* GIVEN DATA *
# # # #

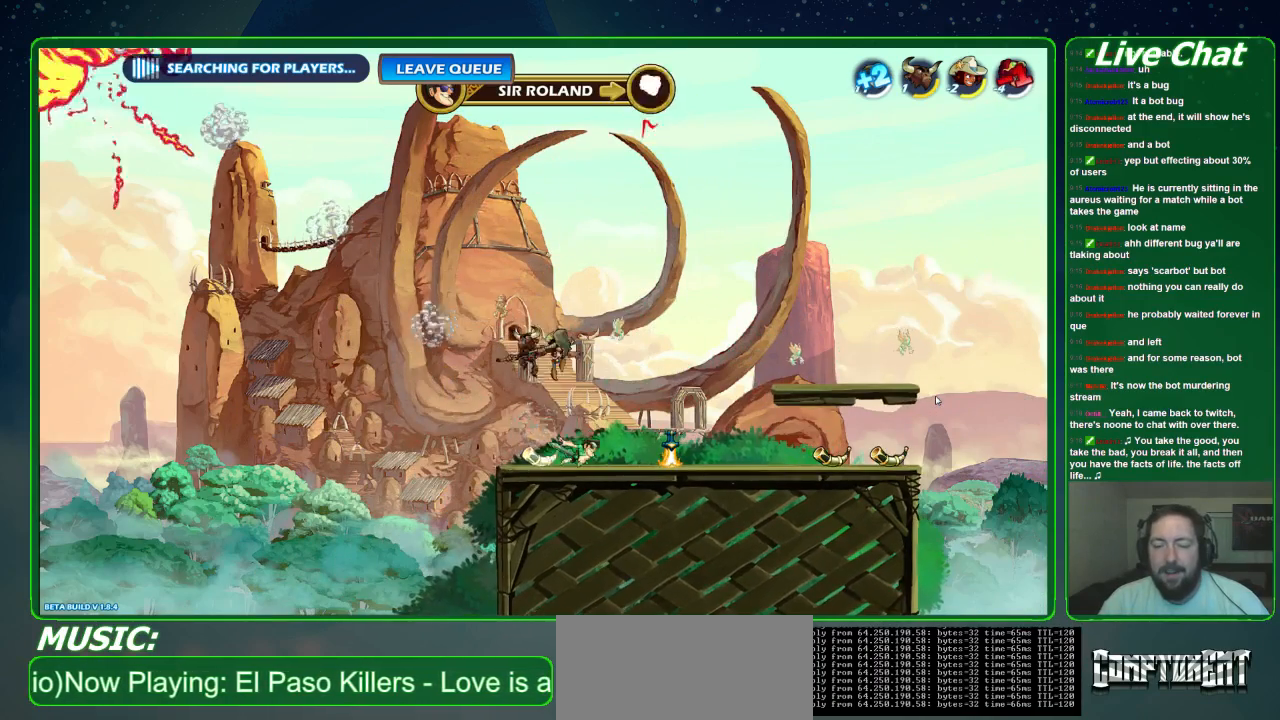
Gameplay with a controller (Xbox layout); each line is a JSON object with the inputs held at the frame after it. "events" lists button and stick changes between this image and that frame as [ms after this image, input, new state], when the widget could be followed in between. Not read: DPAD_DOWN DPAD_LEFT DPAD_RIGHT DPAD_UP L3 R3 right_stick.
{"buttons": [], "left_stick": "center", "events": [[67, "left_stick", "up-left"], [133, "B", "down"], [233, "B", "up"], [233, "left_stick", "center"]]}
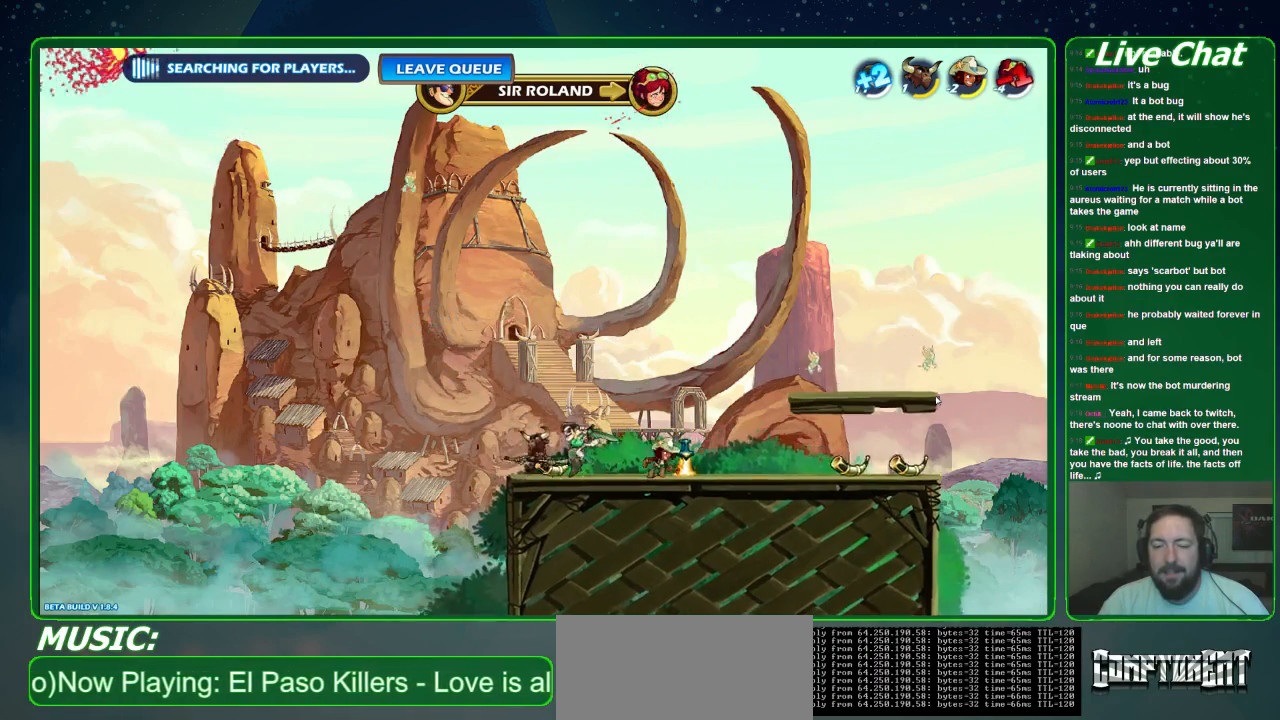
{"buttons": [], "left_stick": "center", "events": []}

# # # #

* EXERCISE INSTRUCTIONS *
Each line above should be returned exactly as written, apart from any pictures.

* WRITTEN ANSWER *
Gameplay with a controller (Xbox layout); each line is a JSON object with the inputs held at the frame after it. "events" lists button and stick changes between this image and that frame as [ms after this image, input, new state], when the widget could be followed in between. Not read: DPAD_DOWN DPAD_LEFT DPAD_RIGHT DPAD_UP L3 R3 right_stick.
{"buttons": [], "left_stick": "center", "events": [[67, "left_stick", "up-left"], [133, "B", "down"], [233, "B", "up"], [233, "left_stick", "center"]]}
{"buttons": [], "left_stick": "center", "events": []}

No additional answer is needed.